§ **Supplied data**:
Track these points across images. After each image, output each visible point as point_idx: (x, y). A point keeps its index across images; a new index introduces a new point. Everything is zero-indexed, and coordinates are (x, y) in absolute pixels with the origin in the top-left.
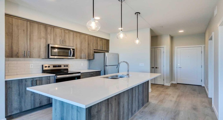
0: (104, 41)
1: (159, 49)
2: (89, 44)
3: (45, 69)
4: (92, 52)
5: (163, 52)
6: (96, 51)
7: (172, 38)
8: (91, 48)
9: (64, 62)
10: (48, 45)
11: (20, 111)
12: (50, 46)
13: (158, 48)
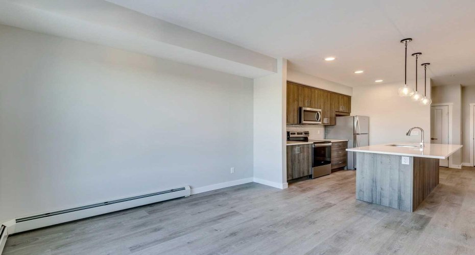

§ **Work instructions**:
Leave out all images, then reproduce the entries above exactly.

§ **Expected output**:
Track these points across images. After each image, output each visible point as point_idx: (x, y). A point keeps its index across images; a new index introduces a new point. Everything is zero-indexed, and coordinates are (x, y) in absolute pixels with the origin in the top-left.
0: (104, 41)
1: (159, 49)
2: (89, 44)
3: (45, 69)
4: (92, 52)
5: (163, 52)
6: (96, 51)
7: (172, 38)
8: (91, 48)
9: (64, 62)
10: (48, 45)
11: (20, 111)
12: (50, 46)
13: (158, 48)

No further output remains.